So, you want a front row seat to how a product gets developed without the constant need for a re-write every 10 days or so. Welp, you’re in the right place.

This article is an explanation of methods I’ve used to design code and systems such that you maximize test-ability, velocity and reduce technical debt throughout the life of the product. This article represents a culmination of experience building and scaling products at https://mailgun.com.

So, we are going to follow an imaginary product from design, to deployment, to scale and unforeseen new requirements. We are glossing over a TON of detail and will jump around a bit, with the goal giving you a birds eye view of how good code architecture can become an asset over the life of a product.

Ready? Let’s do this….

Mental Models

Let’s start by thinking about how we should mentally model our code architecture. A mental model allows us to reason about the system as a whole without having to understand all the details of the abstractions that make up the mental model. The mental model I’m presenting here has successfully been used to create and reason about code and architecture at Mailgun. This way of thinking presents us with maximum flexibility, helps us avoid and manage technical debt, and allows us to maintain high-quality code over the lifetime of the product.

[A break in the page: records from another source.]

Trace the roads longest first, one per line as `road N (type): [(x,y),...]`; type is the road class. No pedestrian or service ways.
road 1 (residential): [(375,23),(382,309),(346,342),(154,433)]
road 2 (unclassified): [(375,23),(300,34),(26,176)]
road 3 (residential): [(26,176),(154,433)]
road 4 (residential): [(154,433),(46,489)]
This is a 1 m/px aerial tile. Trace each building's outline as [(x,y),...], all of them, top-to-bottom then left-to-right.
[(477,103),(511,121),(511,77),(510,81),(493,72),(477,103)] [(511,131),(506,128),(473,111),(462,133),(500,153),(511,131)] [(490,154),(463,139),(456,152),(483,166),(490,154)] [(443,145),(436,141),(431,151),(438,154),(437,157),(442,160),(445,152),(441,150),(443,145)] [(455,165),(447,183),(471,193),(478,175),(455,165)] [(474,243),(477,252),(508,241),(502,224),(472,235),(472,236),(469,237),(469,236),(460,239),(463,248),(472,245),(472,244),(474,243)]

In this article we present an approach inspired by Domain Driven Design, Abstraction, Separation Of Concerns and Data Ownership principles. I call this DACO for short (Domain, Abstract, Concern, Ownership). Most of these principles are not new and have been around for years. Mastering these concepts are vitally important to writing good code, and good architecture.

What is good code?

Good Code is easy to change code. Good Architecture is easy to change Architecture. Thus your goal is to design systems which make change easy within your problem domain.

Let’s consider the creation of an email forwarding product, and for the remainder of this article we will follow this product throughout its creation and maintenance life cycle to see how the movement of data, interfaces, and code change can play out over the life cycle of a product.

The Forwarding Product

Let us first consider a simple CRUD interface for our product. This is where users will create and delete forwarding rules for our email forwarding product.

POST /v1/forwards
{
	"email": "from@example.com",
	"forward": "forward@email.com"
}
GET /v1/forwards{email}
DELETE /v1/forwards{email}

Here we define the simplest of features for our product. With this, we can create a rule that says. “When we receive an email addressed to from@example.com we forward the the email to forward@email.com

Now let’s assume we will store these rules in a database and model the interfaces that will make up this portion of our service.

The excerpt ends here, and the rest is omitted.